Husbands May Come and Go, But Girlfriends Are Forever – Mary Lou Scarbrough, of Haymarket, who wore it during a 1997 ladies-only trip to the beach.

Nice Perfume; Must You Marinate In It? – Jennifer Wurzbacher.

So Many Men, So Little Point – Anonymous.

If All the World's a Stage and All the Men and Women Merely Players, Where Do Audiences Come From? – Deb Johnson, of Springfield, who reports that it was a smash hit among parent boosters of the Thomas Jefferson High School Shakespeare Troupe.

Beer; Helping Ugly People Have Sex Since 1869 – Doug Williams, of Alexandria.

(Aboard an extremely tall person at Ocean City) No; Do You Play Miniature Golf? – Joel L. Cohen, of Silver Spring.

I Hate Golf, I Hate Golf, I Hate Golf, NICE SHOT, I Love Golf... – Stephanie Nilan.

Nobody Knows I'm Elvis – Jennifer Bate, of Silver Spring, who saw it at the Smithsonian Institution (haven't you always suspected that Elvis lives there?).

Old Fishermen Never Die; They Just Smell That Way – Marjorie Flannagan, of Gainesville.

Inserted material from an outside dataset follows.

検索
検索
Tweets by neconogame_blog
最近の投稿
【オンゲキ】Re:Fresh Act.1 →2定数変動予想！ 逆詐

I Want to Be a Millionaire (That's My Final Answer) – Jo Bales, of Falls Church.

Keep Your Distance; I Chew Red Man – John Cash, of Annandale.

I'd Rather Be Sad in a Rolls-Royce Than Happy on a Bicycle – Mickey Gordon, of Fort Defiance, Va.

I'm So Broke, If You Rob Me, It'll Be for Practice – Kevin B. Wharton, of Chevy Chase.

Clones Are People Two – Dick Smith.

I'm Not Short; I'm Altitudinally Challenged – Erlinda C. Mangalas, of Clifton.

Since I Gave Up Hope, I Feel Much Better – Ginny Sells, of Severna Park.

If It's a Formal Wedding, I Know Where to Borrow a White Shotgun – Bruce H. Burnside, of Rockville.

Warning: Retiree; Knows It All and Has Plenty of Time to Tell You About It! – Frances R. Sellers, of Arlington.

I Just Got Lost in Thought; It Was Unfamiliar Territory – Joan E. Runge, of Beltsville.

Actually, I Am a Rocket Scientist! – Dolores Peters, of Silver Spring, who saw it on a bicyclist in the vicinity of NASA's Goddard Space Flight Center in Greenbelt.

If Stress Burned Calories, I'd Be a Size 5 – Janet Phillips, of Springfield.

Those Who Live by the Sword Get Shot by Those Who Don't – a reader in Northern Virginia.

You Have the Right to Remain Silent; Anything You Say Will Be Misquoted, Then Used Against You – "a fellow sufferer in the newspaper business," who reports that it broke all sales records at a recent scribes convention.